EXERCISE BRIEF
Read through the entries below and return each line with the word "center".

-------- DATA PROVIDED

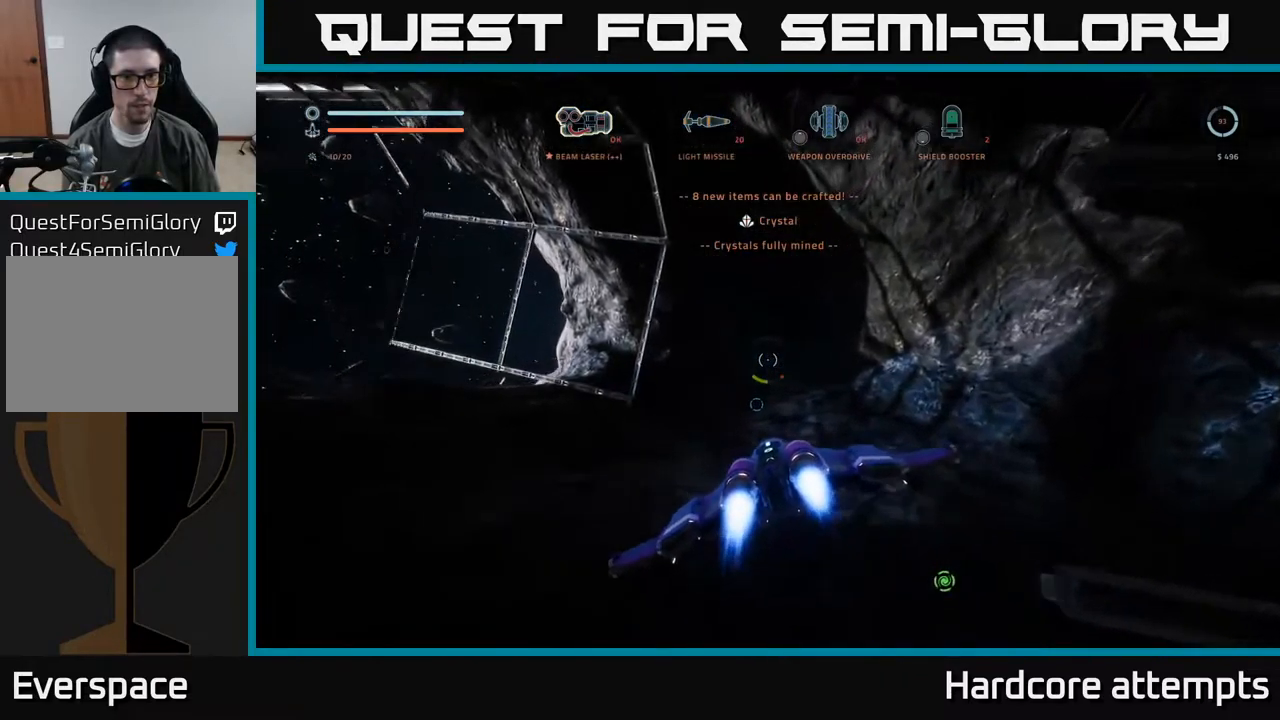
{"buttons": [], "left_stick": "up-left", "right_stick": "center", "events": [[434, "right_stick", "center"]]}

----------------
-------- DATA PROVIDED

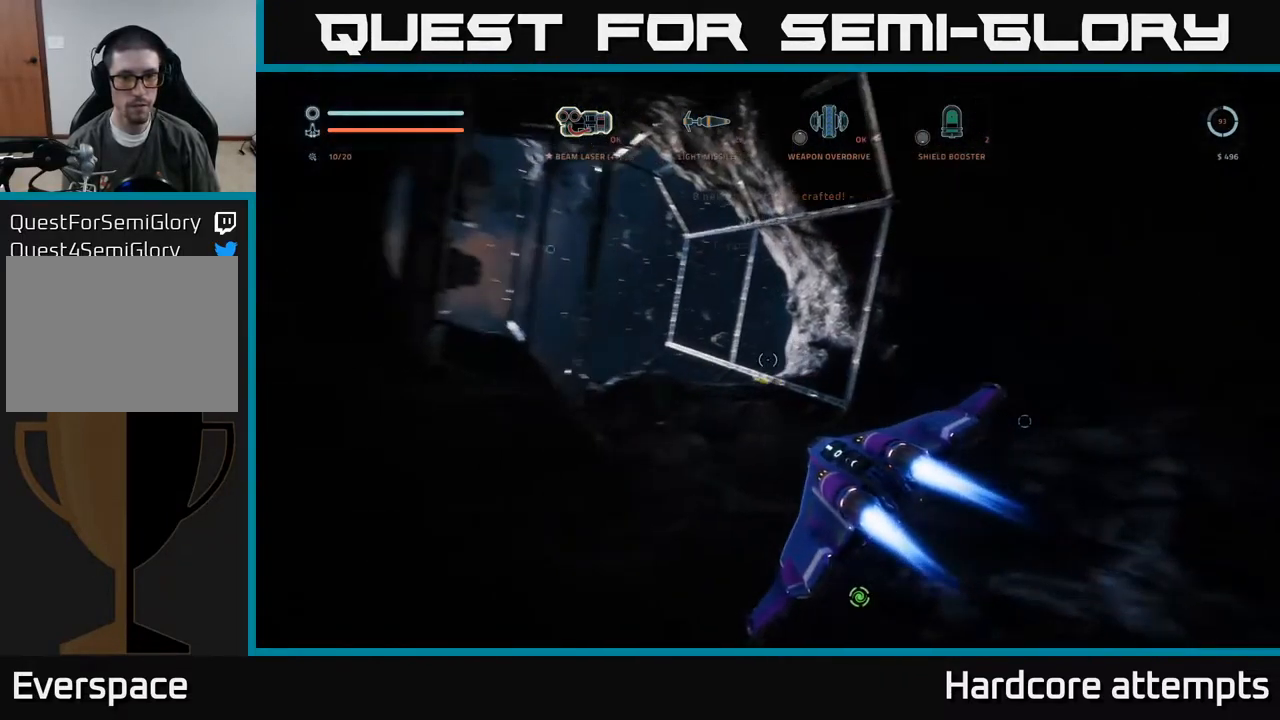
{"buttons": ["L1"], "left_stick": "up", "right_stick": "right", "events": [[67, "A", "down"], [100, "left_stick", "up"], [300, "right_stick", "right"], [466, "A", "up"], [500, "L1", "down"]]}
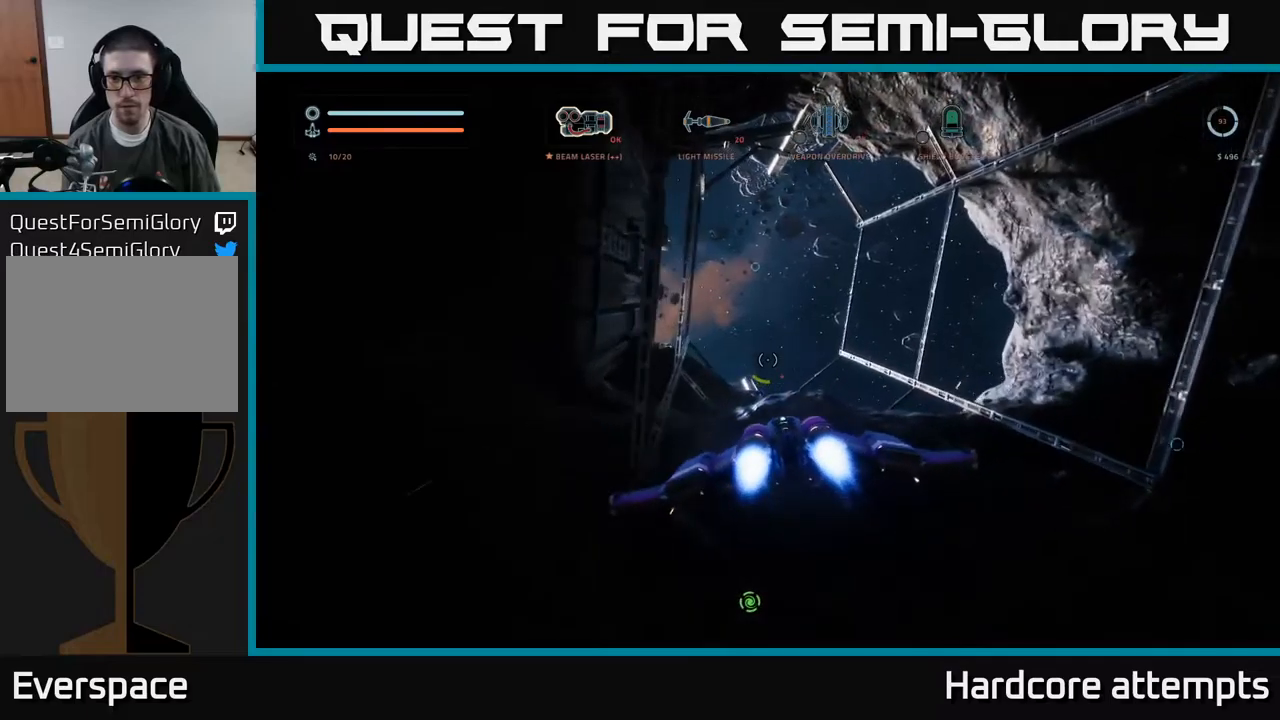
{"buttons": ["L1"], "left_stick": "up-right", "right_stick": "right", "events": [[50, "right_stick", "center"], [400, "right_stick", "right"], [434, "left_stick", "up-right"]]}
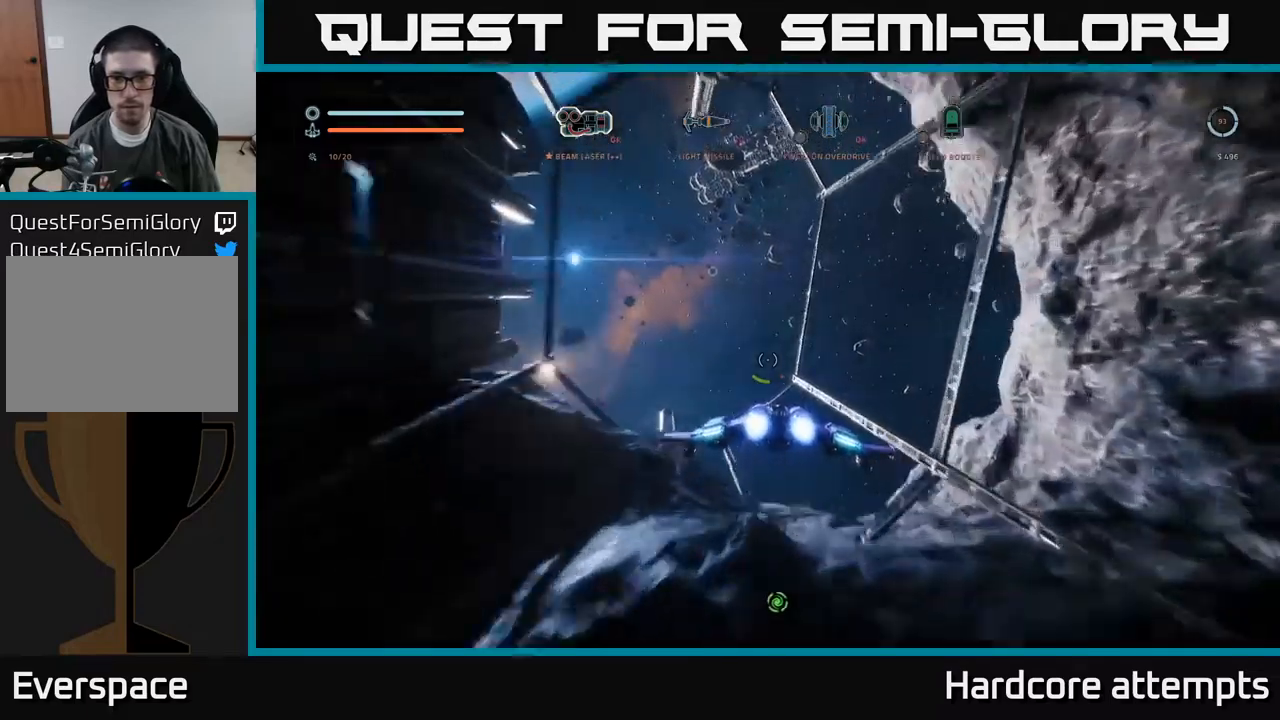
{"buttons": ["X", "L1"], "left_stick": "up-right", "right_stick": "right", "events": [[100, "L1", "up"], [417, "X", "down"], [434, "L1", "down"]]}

----------------

RESULT
{"buttons": [], "left_stick": "up-left", "right_stick": "center", "events": [[434, "right_stick", "center"]]}
{"buttons": ["L1"], "left_stick": "up-right", "right_stick": "right", "events": [[50, "right_stick", "center"], [400, "right_stick", "right"], [434, "left_stick", "up-right"]]}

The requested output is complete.